Extracted records
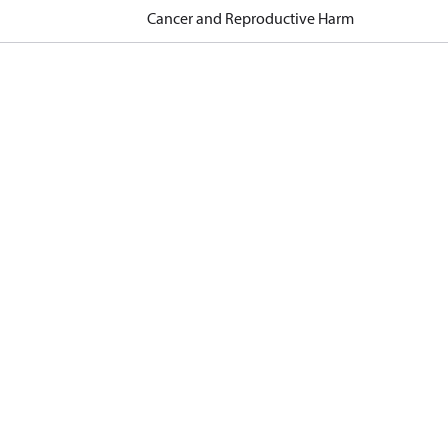
Cancer and Reproductive Harm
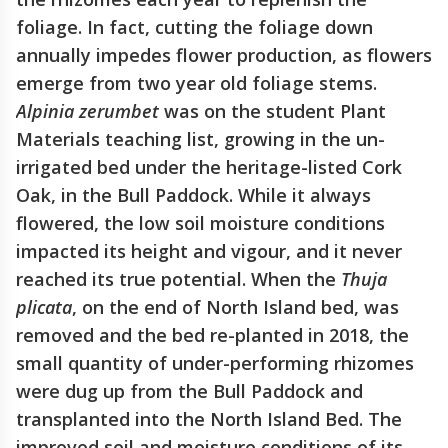
foliage. In fact, cutting the foliage down
annually impedes flower production, as flowers
emerge from two year old foliage stems.
Alpinia zerumbet
was on the student Plant
Materials teaching list, growing in the un-
irrigated bed under the heritage-listed Cork
Oak, in the Bull Paddock. While it always
flowered, the low soil moisture conditions
impacted its height and vigour, and it never
reached its true potential. When the
Thuja
plicata
, on the end of North Island bed, was
removed and the bed re-planted in 2018, the
small quantity of under-performing rhizomes
were dug up from the Bull Paddock and
transplanted into the North Island Bed. The
improved soil and moisture conditions of its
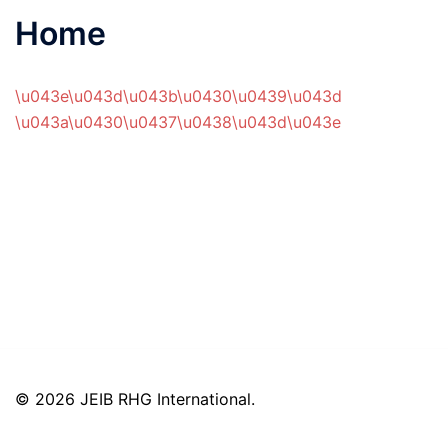
Home
\u043e\u043d\u043b\u0430\u0439\u043d
\u043a\u0430\u0437\u0438\u043d\u043e
© 2026 JEIB RHG International.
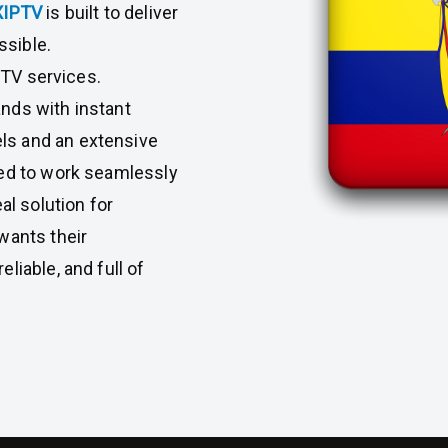
XIPTV
is built to deliver
ssible.
l TV services.
nds with instant
ls and an extensive
ned to work seamlessly
al solution for
wants their
liable, and full of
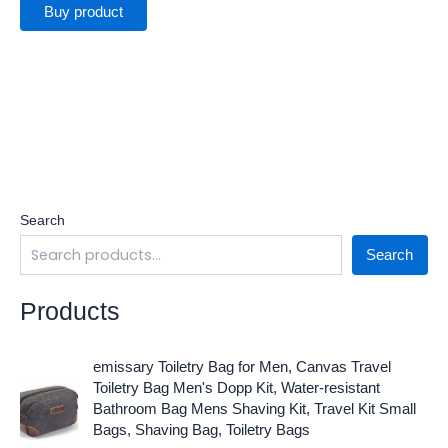
Buy product
Search
Search
Products
O
C
emissary Toiletry Bag for Men, Canvas Travel
r
u
Toiletry Bag Men's Dopp Kit, Water-resistant
i
r
Bathroom Bag Mens Shaving Kit, Travel Kit Small
g
r
Bags, Shaving Bag, Toiletry Bags
i
e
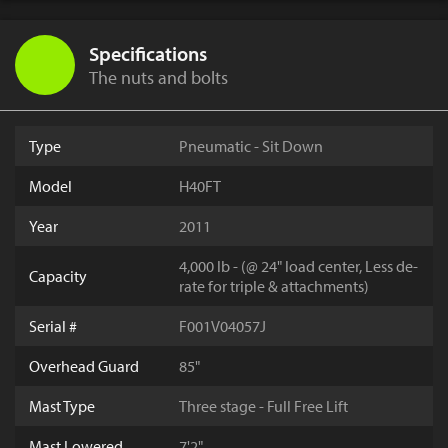
Specifications
The nuts and bolts
Type
Pneumatic - Sit Down
Model
H40FT
Year
2011
4,000 lb - (@ 24" load center, Less de-
Capacity
rate for triple & attachments)
Serial #
F001V04057J
Overhead Guard
85"
Mast Type
Three stage - Full Free Lift
Mast Lowered
7'2"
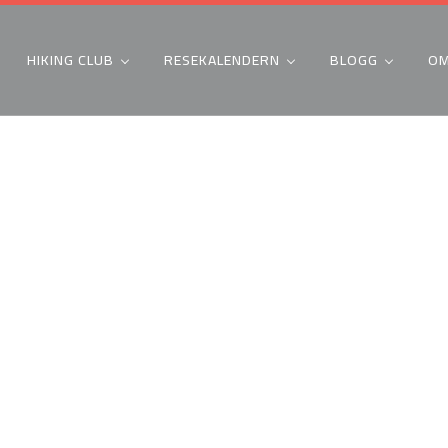
HIKING CLUB
RESEKALENDERN
BLOGG
OM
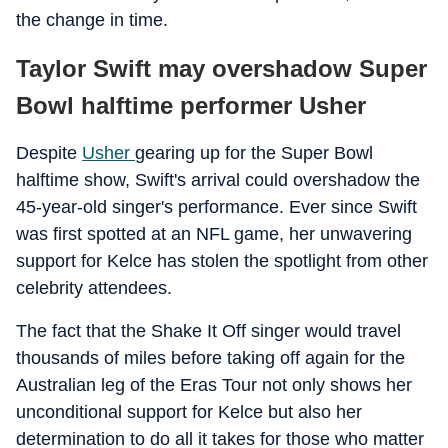
the change in time.
Taylor Swift may overshadow Super
Bowl halftime performer Usher
Despite
Usher
gearing up for the Super Bowl
halftime show, Swift's arrival could overshadow the
45-year-old singer's performance. Ever since Swift
was first spotted at an NFL game, her unwavering
support for Kelce has stolen the spotlight from other
celebrity attendees.
The fact that the Shake It Off singer would travel
thousands of miles before taking off again for the
Australian leg of the Eras Tour not only shows her
unconditional support for Kelce but also her
determination to do all it takes for those who matter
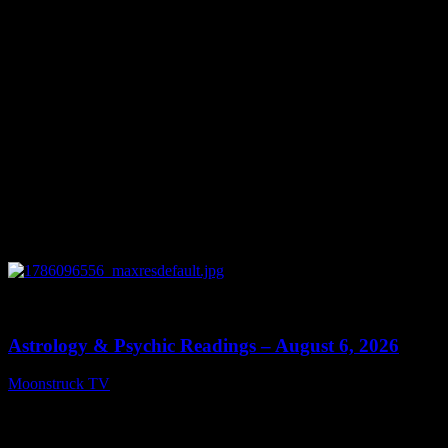
0
12:44
Astrology & Psychic Readings – August 6, 2026
Moonstruck TV
August 7, 2026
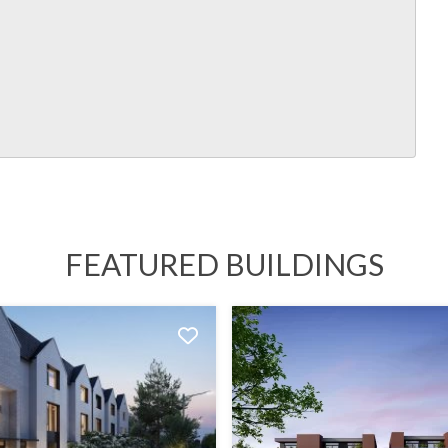
FEATURED BUILDINGS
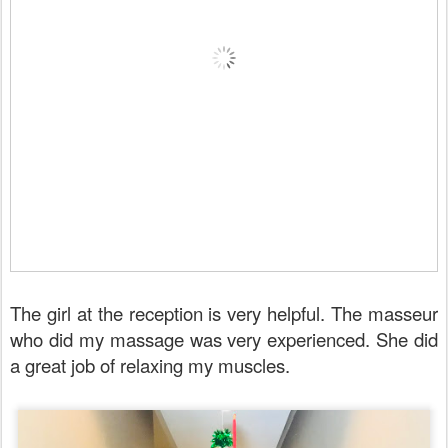
The girl at the reception is very helpful. The masseur
who did my massage was very experienced. She did
a great job of relaxing my muscles.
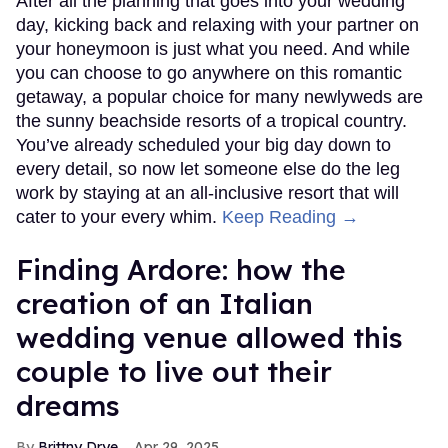
After all the planning that goes into your wedding
day, kicking back and relaxing with your partner on
your honeymoon is just what you need. And while
you can choose to go anywhere on this romantic
getaway, a popular choice for many newlyweds are
the sunny beachside resorts of a tropical country.
You’ve already scheduled your big day down to
every detail, so now let someone else do the leg
work by staying at an all-inclusive resort that will
cater to your every whim.
Keep Reading →
Finding Ardore: how the
creation of an Italian
wedding venue allowed this
couple to live out their
dreams
Brittny Drye
Apr 29, 2025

Exercise details
Set out the material once more, exact in every line, with no images.

Solution to the exercise
Cancer and Reproductive Harm
foliage. In fact, cutting the foliage down
annually impedes flower production, as flowers
emerge from two year old foliage stems.
Alpinia zerumbet
was on the student Plant
Materials teaching list, growing in the un-
irrigated bed under the heritage-listed Cork
Oak, in the Bull Paddock. While it always
flowered, the low soil moisture conditions
impacted its height and vigour, and it never
reached its true potential. When the
Thuja
plicata
, on the end of North Island bed, was
removed and the bed re-planted in 2018, the
small quantity of under-performing rhizomes
were dug up from the Bull Paddock and
transplanted into the North Island Bed. The
improved soil and moisture conditions of its
Home
\u043e\u043d\u043b\u0430\u0439\u043d
\u043a\u0430\u0437\u0438\u043d\u043e
© 2026 JEIB RHG International.
XIPTV
is built to deliver
ssible.
l TV services.
nds with instant
ls and an extensive
ned to work seamlessly
al solution for
wants their
liable, and full of
Buy product
Search
Search
Products
O
C
emissary Toiletry Bag for Men, Canvas Travel
r
u
Toiletry Bag Men's Dopp Kit, Water-resistant
i
r
Bathroom Bag Mens Shaving Kit, Travel Kit Small
g
r
Bags, Shaving Bag, Toiletry Bags
i
e
Specifications
The nuts and bolts
Type
Pneumatic - Sit Down
Model
H40FT
Year
2011
4,000 lb - (@ 24" load center, Less de-
Capacity
rate for triple & attachments)
Serial #
F001V04057J
Overhead Guard
85"
Mast Type
Three stage - Full Free Lift
Mast Lowered
7'2"
HIKING CLUB
RESEKALENDERN
BLOGG
OM
the change in time.
Taylor Swift may overshadow Super
Bowl halftime performer Usher
Despite
Usher
gearing up for the Super Bowl
halftime show, Swift's arrival could overshadow the
45-year-old singer's performance. Ever since Swift
was first spotted at an NFL game, her unwavering
support for Kelce has stolen the spotlight from other
celebrity attendees.
The fact that the Shake It Off singer would travel
thousands of miles before taking off again for the
Australian leg of the Eras Tour not only shows her
unconditional support for Kelce but also her
determination to do all it takes for those who matter
0
12:44
Astrology & Psychic Readings – August 6, 2026
Moonstruck TV
August 7, 2026
FEATURED BUILDINGS
The girl at the reception is very helpful. The masseur
who did my massage was very experienced. She did
a great job of relaxing my muscles.
After all the planning that goes into your wedding
day, kicking back and relaxing with your partner on
your honeymoon is just what you need. And while
you can choose to go anywhere on this romantic
getaway, a popular choice for many newlyweds are
the sunny beachside resorts of a tropical country.
You’ve already scheduled your big day down to
every detail, so now let someone else do the leg
work by staying at an all-inclusive resort that will
cater to your every whim.
Keep Reading →
Finding Ardore: how the
creation of an Italian
wedding venue allowed this
couple to live out their
dreams
Brittny Drye
Apr 29, 2025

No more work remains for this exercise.